This past Wednesday I detailed a near-term bearish trade idea on Twitter (TWTR) on the site and for my weekly In The Money segment with Fidelity Investments (watch here), here was my rationale and trade:


On Thursday’s Fast Money I was a bit more explicit as to why I thought the stock could crater in the near-term specifically as they were likely to boot off trump soon and with him would go lots of his followers, thus lower engagement and monetization and given recent trends and Q2 pull-forward that it might be as good as it gets for the stock for some time, especially when you consider the Q3 trends and investors reaction to the those.

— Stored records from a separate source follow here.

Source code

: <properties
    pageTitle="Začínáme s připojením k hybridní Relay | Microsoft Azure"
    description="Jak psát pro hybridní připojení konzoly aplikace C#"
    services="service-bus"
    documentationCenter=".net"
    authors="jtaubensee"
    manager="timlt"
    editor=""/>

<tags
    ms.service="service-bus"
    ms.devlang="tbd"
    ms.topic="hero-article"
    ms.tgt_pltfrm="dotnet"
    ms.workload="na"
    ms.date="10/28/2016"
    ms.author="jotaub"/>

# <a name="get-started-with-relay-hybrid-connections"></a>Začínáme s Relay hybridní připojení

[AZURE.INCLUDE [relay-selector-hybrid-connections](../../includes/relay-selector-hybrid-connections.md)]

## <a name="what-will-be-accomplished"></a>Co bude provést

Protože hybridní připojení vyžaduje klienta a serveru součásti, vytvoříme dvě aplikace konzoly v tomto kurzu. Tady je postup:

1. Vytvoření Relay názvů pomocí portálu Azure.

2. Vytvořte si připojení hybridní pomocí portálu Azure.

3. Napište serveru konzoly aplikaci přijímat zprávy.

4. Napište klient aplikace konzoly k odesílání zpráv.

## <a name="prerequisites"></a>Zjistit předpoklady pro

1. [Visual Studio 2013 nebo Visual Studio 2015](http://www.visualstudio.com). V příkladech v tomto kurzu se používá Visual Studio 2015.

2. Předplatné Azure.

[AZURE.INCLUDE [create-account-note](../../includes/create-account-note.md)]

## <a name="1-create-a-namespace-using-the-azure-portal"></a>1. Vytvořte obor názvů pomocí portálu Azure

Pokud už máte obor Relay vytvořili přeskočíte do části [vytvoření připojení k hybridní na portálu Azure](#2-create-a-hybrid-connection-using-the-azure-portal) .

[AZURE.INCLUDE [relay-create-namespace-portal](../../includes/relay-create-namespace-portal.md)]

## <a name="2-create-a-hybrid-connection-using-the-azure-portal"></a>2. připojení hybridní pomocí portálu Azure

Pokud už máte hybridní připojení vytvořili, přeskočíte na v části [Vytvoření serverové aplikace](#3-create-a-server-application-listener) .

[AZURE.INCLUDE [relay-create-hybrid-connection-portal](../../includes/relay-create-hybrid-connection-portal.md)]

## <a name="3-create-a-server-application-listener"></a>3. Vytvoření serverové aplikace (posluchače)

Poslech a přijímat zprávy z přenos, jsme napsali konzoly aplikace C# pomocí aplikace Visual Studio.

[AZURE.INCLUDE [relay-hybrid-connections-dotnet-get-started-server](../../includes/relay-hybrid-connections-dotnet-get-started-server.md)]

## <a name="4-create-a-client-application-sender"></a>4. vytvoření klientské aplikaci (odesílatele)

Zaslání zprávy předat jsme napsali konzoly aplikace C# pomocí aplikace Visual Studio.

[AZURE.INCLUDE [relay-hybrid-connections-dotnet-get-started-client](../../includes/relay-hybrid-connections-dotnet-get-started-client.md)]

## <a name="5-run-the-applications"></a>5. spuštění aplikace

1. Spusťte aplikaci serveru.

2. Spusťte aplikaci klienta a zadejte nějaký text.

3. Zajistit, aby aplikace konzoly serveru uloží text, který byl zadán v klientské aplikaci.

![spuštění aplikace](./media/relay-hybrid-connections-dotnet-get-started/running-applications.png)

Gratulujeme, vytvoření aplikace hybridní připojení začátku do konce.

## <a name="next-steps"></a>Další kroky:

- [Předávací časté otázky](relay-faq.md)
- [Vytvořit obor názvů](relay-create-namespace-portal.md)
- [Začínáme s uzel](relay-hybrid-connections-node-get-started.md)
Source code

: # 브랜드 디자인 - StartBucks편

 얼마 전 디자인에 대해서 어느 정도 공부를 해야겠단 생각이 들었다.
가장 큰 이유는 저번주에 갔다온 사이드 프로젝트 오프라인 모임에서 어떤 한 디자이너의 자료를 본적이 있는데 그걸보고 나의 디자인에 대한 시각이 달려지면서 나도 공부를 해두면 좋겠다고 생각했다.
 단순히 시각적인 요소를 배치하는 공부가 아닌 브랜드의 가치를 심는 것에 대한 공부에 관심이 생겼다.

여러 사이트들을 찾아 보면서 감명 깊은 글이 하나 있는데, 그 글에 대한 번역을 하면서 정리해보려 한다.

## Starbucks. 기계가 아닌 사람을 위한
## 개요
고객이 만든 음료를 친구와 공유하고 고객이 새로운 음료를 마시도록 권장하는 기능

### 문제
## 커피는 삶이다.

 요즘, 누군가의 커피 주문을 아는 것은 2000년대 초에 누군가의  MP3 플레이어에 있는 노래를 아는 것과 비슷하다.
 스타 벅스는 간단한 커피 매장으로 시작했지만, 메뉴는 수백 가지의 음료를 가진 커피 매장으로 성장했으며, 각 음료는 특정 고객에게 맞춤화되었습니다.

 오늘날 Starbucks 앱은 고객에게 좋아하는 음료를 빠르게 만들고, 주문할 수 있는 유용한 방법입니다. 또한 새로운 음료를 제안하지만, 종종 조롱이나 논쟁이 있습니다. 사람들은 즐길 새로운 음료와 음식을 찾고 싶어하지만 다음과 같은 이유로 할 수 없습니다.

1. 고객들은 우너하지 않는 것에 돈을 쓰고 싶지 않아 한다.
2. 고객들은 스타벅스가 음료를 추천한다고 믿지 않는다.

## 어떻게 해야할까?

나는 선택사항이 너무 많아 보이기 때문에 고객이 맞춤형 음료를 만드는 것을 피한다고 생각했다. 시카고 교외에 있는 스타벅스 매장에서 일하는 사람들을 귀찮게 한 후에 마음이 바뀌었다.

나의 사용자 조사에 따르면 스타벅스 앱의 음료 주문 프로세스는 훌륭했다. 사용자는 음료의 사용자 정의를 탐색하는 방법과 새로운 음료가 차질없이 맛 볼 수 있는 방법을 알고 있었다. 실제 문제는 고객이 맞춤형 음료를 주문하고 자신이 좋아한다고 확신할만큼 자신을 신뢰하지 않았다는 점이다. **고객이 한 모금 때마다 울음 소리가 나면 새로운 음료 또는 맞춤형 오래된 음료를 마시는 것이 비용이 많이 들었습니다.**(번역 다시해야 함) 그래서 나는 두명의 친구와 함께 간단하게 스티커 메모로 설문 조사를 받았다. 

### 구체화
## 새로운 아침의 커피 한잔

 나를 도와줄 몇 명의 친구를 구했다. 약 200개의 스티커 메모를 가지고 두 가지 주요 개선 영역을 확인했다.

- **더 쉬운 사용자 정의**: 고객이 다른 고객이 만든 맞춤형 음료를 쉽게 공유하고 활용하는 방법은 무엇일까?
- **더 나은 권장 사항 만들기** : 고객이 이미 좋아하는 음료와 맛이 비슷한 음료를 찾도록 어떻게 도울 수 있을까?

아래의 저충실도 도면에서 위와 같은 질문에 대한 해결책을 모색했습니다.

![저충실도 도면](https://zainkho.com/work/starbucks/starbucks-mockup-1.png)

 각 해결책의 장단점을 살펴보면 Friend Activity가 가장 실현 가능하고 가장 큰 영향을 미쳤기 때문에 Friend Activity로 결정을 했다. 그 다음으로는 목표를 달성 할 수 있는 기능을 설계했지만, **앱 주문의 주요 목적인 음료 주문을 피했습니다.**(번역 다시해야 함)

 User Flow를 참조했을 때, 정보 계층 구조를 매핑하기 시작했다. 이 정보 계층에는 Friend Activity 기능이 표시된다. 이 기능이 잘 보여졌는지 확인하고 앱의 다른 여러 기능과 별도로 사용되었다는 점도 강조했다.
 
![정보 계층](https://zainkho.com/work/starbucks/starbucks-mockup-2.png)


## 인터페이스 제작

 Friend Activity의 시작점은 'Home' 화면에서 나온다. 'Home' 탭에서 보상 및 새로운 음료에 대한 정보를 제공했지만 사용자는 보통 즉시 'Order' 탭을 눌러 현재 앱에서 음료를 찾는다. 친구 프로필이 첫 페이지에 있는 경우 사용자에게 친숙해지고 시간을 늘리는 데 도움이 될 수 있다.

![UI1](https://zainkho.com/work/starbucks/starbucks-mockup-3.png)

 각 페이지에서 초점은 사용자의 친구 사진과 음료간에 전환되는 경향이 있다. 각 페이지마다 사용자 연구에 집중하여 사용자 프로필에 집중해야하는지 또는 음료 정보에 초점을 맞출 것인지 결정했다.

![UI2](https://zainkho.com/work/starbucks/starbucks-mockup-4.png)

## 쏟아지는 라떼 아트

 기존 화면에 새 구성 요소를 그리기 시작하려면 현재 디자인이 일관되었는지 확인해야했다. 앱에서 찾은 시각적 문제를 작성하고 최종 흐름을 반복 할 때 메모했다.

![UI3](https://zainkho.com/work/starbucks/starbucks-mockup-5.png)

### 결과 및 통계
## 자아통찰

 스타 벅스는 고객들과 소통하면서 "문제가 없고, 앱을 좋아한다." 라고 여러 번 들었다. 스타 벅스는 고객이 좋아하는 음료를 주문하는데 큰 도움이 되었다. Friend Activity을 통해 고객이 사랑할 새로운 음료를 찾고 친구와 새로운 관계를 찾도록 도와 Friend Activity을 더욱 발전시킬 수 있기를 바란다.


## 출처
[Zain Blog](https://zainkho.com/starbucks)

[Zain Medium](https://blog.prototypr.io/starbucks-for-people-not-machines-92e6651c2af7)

Well Twitter did kick trump off its platform for inciting a deadly riot at our nation’s capital, and investors are trying to figure out what that means for the company’s prospects, but shooting first and asking questions later. The stock traded as low as $45.15 shortly after the open but has since bounced.


Interestingly finding support at the uptrend from the March lows which I highlighted last week, but also when I “Power-Pitched” the stock back in early Nov Fast Money and on Risk Reversal (here):


Trade Update: with TWTR stock near $48, the Jan 22nd 53 puts that cost $2 last week when the stock was 53 can now we sold at $6, I think it makes sense to take the short term profit and look to re-load on the short side if the stock were to get back above $50.